___ TRECHO FORNECIDO ___

Quando
atos, palavras e omissões são desnudados...
Por
Alessandra Leles Rocha
É certo que vivemos tempos que
insistem em nos roubar a paciência e nos preencher de indignação, de repulsa,
de raiva, de incompreensão, até o mais profundo da alma.
Mas, há certas questões que
precisamos nos abster desses sentimentos para olhá-las além do visível, com o
máximo de clareza e objetividade. É o caso, por exemplo, do ser humano.
Há uma quantidade de rótulos, estereotipizações,
preconceitos, que são constantemente lançados sobre ele a fim de denegrir,
macular, ilegitimar, constranger, punir, banir a sua existência do contexto
social.
Está no rol das fórmulas
perversas e cruéis de segregação para constituir um modelo padrão de sociedade,
preconcebido a partir de demandas e interesses oriundos de grupos dominantes.
Portanto, é assim que as minorias
sociais vão sendo estabelecidas e reafirmadas ao longo do tempo. É bom que se
esclareça que elas nem sempre estão em desvantagem numérica na sociedade; mas,
em desvantagem nos jogos de poder.
Daí o fato das mulheres, dos indígenas,
dos deficientes, dos idosos, dos obesos, da população negra, do grupo LGBTQIA+,
serem retratados como minorias.
Além disso, apesar das
particularidades de cada grupo, todos eles têm em comum a condição de
vulnerabilidade social, na medida em que não se encontram respaldados, muitas
vezes, nem em teoria e nem na prática jurídica do país em que vivem.
Afinal de contas, é preciso
considerar que muitos deles se encontram em processo de formação identitária,
em razão de toda uma deslegitimação da sua identidade sociocultural.
O que explica, de certo modo, a
razão pela qual vivem em constante movimento de questionamento e ruptura
paradigmática em relação aos privilégios e padrões estabelecidos pelos grupos
dominantes.

___ LINHAS FORNECIDAS ___

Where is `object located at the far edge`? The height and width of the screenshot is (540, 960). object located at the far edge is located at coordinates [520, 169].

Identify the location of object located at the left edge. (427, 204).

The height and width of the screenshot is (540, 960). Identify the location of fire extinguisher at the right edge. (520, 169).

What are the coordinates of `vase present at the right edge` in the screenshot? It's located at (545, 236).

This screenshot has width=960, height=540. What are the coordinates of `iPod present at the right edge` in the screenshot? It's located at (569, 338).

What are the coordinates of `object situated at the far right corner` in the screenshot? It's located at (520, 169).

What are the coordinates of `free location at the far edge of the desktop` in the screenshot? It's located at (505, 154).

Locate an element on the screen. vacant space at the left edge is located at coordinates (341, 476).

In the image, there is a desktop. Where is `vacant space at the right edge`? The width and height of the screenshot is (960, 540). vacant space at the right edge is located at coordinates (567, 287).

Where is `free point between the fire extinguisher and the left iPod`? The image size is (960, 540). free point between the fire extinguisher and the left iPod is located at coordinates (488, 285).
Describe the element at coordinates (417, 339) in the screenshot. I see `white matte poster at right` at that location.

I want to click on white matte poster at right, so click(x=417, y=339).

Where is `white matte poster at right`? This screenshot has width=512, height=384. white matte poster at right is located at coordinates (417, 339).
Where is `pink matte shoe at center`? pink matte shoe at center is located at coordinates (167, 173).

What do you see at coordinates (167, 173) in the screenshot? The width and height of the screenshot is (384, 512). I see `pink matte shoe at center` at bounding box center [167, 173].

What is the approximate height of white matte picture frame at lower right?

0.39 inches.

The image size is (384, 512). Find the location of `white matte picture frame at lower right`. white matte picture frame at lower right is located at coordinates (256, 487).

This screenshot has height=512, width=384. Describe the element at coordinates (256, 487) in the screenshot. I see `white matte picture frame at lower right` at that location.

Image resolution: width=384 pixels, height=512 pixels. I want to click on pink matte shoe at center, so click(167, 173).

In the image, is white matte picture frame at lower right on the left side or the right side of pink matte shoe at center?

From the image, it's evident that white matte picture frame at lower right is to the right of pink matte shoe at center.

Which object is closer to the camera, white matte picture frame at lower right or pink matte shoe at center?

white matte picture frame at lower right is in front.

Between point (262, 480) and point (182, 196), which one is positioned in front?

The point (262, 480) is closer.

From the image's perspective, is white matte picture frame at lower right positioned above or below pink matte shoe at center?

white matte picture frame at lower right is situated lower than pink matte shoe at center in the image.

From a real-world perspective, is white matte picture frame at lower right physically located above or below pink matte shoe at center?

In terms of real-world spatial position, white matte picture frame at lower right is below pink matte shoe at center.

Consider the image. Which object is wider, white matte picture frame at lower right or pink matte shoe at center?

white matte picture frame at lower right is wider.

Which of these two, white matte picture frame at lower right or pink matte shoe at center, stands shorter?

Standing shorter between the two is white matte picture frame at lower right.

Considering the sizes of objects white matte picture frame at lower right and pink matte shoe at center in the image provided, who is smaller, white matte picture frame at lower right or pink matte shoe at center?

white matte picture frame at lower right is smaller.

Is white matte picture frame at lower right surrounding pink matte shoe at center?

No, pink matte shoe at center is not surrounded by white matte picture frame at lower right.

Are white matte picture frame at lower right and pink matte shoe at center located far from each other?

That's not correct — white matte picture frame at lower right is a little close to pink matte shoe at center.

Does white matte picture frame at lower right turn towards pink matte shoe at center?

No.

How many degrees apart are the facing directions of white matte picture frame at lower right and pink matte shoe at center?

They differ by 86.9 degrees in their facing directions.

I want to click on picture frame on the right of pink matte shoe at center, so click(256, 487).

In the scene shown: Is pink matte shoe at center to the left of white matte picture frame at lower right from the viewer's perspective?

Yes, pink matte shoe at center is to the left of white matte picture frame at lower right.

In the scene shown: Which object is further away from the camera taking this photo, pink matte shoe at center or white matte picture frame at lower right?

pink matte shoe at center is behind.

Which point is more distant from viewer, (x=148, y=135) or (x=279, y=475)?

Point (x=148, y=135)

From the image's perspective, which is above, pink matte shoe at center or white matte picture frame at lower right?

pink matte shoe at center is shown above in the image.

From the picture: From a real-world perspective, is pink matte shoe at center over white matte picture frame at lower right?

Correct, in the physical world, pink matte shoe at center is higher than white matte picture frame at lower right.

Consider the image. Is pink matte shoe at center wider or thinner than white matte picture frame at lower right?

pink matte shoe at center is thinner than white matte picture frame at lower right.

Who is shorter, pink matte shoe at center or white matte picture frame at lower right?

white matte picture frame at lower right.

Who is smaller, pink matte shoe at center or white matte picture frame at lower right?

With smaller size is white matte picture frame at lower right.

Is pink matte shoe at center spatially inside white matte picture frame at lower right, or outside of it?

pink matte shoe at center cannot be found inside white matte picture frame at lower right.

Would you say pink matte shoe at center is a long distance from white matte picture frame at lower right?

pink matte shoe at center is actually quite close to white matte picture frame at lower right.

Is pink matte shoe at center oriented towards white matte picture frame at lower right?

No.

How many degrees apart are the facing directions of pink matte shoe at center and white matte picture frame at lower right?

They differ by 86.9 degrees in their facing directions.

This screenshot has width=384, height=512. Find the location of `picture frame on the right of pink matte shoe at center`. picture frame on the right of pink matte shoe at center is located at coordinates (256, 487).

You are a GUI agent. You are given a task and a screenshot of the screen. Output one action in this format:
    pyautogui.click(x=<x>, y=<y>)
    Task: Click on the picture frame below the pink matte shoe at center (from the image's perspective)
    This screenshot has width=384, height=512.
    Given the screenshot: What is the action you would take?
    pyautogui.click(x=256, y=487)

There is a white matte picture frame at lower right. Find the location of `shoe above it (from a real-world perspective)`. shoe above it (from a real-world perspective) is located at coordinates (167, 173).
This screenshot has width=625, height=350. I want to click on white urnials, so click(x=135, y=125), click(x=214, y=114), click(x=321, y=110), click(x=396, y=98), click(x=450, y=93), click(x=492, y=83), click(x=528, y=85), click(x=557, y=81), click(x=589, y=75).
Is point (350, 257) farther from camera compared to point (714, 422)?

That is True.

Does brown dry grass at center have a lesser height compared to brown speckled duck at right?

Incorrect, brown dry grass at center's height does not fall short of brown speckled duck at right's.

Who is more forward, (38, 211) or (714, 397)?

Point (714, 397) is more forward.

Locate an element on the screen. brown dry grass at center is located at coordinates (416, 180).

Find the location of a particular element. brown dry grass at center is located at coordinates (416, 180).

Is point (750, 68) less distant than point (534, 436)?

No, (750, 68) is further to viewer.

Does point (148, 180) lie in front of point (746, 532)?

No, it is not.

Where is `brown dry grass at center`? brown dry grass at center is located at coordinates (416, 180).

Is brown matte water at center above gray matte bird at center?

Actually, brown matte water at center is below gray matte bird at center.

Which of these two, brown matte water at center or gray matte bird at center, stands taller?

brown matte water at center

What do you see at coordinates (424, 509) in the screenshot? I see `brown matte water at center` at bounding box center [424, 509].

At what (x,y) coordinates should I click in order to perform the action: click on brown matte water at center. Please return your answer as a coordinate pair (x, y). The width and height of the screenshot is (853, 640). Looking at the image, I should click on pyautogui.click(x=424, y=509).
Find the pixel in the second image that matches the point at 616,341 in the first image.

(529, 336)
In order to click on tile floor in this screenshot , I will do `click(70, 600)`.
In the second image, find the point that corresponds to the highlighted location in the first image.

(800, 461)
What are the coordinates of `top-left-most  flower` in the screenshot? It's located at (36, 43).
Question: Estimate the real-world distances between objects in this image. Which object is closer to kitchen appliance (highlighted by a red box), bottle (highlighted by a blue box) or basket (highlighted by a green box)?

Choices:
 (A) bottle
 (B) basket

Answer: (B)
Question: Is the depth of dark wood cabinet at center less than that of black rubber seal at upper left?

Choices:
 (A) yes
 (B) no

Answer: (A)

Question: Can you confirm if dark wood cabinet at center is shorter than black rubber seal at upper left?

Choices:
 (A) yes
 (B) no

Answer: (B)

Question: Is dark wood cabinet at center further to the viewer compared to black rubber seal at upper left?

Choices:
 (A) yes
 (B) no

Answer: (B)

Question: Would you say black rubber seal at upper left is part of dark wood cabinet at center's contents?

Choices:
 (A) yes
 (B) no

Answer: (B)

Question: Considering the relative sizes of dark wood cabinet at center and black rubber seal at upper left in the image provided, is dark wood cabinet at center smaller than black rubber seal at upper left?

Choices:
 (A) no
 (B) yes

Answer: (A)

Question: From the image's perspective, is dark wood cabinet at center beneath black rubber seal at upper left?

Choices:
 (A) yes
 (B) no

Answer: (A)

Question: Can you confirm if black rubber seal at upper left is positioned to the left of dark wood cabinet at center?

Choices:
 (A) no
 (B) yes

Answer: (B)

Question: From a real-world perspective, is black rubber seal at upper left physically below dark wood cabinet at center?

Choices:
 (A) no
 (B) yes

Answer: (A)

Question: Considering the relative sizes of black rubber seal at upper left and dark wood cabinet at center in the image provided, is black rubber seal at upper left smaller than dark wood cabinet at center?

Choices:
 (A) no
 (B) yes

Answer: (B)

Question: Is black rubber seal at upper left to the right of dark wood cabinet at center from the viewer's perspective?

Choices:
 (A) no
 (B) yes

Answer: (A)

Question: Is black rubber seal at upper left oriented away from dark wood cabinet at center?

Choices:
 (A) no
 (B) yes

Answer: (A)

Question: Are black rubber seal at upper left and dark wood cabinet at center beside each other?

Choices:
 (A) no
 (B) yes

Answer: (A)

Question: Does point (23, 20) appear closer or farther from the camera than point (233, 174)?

___

TAREFAS PROPOSTAS
1: Resuma o trecho fornecido em duas frases.
2: Transcreva, do trecho fornecido, tudo o que vai desde "Há uma quantidade" até "de grupos dominantes.".

RESPOSTAS EM ORDEM
1: O trecho afirma que rótulos, estereótipos e preconceitos são lançados sobre o ser humano para banir sua existência do contexto social, como fórmulas de segregação nascidas de interesses de grupos dominantes. É assim que se estabelecem as minorias sociais, como mulheres, indígenas, deficientes, idosos, obesos, a população negra e o grupo LGBTQIA+, que nem sempre estão em desvantagem numérica, mas sim nos jogos de poder, e têm em comum a condição de vulnerabilidade social.

2:
Há uma quantidade de rótulos, estereotipizações,
preconceitos, que são constantemente lançados sobre ele a fim de denegrir,
macular, ilegitimar, constranger, punir, banir a sua existência do contexto
social.
Está no rol das fórmulas
perversas e cruéis de segregação para constituir um modelo padrão de sociedade,
preconcebido a partir de demandas e interesses oriundos de grupos dominantes.